How can this INSERT statement made faster? What am I doing wrong?
Update - Some more information:
I'm using Hive with Tez. Writing less data takes less time, e.g. one row takes already ~30 sec. (so it seems to be an exponential runtime). Reading the data (e.g. the 1000 rows) directly via Zeppelin Hive (JDBC) interpreter takes ~2 sec. Re-running the same INSERT statement (e.g. with 1000 rows) takes always the same time (+/- a few seconds of course).
Created 08-01-2018 02:13 PM
Formatting of code is not saved, sorry!
Created 08-01-2018 02:59 PM
How are you using Hive (mapreduce, tez, LLAP)?
Can you add some context about where you think slowness would be? e.g. how long does it take to just read that data from Hive (run a select)? Can you tell how much time is actually spent writing data to HBase from logs? If you rerun the same INSERT, does it always take this much time? If you change the LIMIT, does 2000 rows take twice as long to insert?
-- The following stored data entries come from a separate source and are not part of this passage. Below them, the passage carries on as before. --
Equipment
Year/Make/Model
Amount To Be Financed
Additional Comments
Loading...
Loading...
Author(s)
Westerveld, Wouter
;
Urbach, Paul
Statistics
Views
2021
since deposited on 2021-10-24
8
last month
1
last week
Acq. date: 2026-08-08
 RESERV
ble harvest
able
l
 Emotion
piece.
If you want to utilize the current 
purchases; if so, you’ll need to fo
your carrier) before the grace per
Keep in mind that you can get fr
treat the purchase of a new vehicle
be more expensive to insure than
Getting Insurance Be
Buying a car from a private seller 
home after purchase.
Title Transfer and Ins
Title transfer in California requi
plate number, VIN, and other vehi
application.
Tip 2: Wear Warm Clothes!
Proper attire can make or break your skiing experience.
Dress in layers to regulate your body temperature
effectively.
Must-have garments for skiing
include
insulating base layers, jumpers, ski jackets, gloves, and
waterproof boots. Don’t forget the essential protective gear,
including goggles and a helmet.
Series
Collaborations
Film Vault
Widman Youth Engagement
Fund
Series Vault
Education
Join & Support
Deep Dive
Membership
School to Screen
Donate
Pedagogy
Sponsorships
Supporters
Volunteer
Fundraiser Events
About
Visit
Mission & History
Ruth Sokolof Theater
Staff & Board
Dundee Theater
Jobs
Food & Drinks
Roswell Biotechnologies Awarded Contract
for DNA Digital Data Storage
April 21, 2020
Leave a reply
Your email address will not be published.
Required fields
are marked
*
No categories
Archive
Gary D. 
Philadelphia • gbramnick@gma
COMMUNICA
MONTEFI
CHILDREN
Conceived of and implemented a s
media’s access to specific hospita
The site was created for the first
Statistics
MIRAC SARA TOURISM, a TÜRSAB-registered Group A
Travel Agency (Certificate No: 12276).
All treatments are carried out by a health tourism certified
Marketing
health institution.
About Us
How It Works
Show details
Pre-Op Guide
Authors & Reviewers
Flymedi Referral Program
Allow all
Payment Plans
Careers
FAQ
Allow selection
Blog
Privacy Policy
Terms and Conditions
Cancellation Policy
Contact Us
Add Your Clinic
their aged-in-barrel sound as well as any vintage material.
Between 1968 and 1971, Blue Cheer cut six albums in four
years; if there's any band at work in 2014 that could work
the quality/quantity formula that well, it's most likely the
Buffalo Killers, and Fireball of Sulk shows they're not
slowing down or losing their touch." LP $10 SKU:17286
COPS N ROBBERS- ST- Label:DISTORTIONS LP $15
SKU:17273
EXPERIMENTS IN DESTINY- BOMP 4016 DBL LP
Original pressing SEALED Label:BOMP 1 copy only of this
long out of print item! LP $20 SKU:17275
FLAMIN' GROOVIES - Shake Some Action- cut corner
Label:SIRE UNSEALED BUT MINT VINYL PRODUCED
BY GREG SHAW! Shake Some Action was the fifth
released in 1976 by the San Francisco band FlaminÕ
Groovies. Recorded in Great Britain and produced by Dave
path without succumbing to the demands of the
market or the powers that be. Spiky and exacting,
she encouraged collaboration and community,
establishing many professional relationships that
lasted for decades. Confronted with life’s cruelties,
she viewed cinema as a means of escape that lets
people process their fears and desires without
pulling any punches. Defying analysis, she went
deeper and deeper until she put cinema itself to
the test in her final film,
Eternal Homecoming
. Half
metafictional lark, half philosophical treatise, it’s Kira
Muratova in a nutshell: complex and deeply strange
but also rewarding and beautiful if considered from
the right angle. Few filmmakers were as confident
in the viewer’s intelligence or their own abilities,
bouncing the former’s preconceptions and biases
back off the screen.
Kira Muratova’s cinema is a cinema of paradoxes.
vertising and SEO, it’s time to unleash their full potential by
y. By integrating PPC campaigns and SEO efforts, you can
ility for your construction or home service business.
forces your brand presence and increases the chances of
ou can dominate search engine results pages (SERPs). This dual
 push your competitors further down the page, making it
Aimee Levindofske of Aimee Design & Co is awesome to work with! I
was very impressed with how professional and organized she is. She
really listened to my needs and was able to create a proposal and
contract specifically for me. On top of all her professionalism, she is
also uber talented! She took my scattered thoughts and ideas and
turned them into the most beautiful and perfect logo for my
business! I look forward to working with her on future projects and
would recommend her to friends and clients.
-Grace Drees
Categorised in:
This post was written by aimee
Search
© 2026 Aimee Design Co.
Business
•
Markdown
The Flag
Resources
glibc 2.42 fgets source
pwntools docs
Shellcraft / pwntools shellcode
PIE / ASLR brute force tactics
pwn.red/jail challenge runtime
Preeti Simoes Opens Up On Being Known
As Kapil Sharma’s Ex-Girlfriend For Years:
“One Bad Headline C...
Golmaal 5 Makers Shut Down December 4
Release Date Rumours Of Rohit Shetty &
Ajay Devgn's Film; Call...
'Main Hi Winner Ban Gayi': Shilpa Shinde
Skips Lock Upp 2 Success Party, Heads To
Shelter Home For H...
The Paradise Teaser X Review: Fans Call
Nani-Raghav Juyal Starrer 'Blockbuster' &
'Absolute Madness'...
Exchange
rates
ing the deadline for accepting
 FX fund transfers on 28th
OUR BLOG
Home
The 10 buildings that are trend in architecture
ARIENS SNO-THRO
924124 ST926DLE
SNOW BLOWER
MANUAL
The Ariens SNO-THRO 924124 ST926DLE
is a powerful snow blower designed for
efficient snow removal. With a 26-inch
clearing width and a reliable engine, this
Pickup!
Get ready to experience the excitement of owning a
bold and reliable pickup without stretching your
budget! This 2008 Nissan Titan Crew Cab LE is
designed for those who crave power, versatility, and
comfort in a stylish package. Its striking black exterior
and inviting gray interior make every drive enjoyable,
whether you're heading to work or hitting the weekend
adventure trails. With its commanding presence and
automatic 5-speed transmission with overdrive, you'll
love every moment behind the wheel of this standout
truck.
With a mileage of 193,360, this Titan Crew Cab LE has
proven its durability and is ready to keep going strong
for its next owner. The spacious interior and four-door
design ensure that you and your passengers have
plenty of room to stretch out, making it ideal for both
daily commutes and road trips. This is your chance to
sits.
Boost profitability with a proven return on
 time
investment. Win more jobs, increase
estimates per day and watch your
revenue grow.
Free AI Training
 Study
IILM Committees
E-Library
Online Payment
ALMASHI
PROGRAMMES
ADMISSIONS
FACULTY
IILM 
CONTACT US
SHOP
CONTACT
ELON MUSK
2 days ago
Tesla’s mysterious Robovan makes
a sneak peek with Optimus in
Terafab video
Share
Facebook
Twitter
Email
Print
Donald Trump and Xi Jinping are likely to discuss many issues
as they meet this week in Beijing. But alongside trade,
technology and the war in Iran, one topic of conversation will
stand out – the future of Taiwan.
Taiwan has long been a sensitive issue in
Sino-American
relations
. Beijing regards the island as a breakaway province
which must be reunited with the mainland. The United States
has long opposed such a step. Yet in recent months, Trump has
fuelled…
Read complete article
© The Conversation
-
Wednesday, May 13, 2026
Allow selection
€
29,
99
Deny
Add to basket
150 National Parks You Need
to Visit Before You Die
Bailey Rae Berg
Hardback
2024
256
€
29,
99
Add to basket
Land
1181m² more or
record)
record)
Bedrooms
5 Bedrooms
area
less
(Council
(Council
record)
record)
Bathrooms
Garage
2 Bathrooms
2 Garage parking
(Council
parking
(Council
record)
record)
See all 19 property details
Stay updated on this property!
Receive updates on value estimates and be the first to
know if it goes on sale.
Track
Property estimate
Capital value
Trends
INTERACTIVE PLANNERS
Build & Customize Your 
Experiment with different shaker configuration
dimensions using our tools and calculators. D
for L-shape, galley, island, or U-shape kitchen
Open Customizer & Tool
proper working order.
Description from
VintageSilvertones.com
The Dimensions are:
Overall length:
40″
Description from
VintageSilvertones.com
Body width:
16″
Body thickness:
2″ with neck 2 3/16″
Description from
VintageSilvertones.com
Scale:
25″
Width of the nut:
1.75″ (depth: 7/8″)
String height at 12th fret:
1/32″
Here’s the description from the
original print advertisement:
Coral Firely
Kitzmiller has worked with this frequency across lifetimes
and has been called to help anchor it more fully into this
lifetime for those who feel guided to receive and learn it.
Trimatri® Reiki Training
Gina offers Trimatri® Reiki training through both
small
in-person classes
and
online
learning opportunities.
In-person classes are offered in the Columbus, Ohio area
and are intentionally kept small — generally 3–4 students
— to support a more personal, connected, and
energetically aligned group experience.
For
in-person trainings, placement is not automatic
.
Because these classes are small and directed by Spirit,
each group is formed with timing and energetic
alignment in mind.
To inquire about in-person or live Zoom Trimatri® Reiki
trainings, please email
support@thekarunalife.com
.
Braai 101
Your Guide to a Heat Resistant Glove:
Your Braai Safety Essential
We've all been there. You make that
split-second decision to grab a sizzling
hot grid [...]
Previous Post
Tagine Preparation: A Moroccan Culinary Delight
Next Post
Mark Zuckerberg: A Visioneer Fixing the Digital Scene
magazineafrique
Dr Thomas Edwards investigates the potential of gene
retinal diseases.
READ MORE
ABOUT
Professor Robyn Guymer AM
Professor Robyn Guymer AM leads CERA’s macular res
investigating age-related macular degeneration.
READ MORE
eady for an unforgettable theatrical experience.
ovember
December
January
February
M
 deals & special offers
Created 08-01-2018 07:05 PM
@Josh Elser Thank you for your support.
I updated my question by some information, to answer a few of the questions.
Where can I find information in the logs? Can you tell me, which file(s) on which server (HBase Master, HBase RegionServer) are helpful?
Will make some more "benchmarking" and log searching tomorrow.
Any hints or assumptions yet?
Created 08-01-2018 07:11 PM
Are these inserts into hive, Single Inserts or Batch Inserts?
If Single Inserts then it will take time for the 1000 inserts to complete.
If these are batch inserts then we need to take a look into the HS2 Logs to idenitfy where is the query spending most of its time.
Created 08-01-2018 08:12 PM
Good question. I'm just running the insert into ... select * from ... command, like I could do it e.g. in Beeline or Ambari Hive View (JDBC). Is this running in Single-Insert or Batch mode?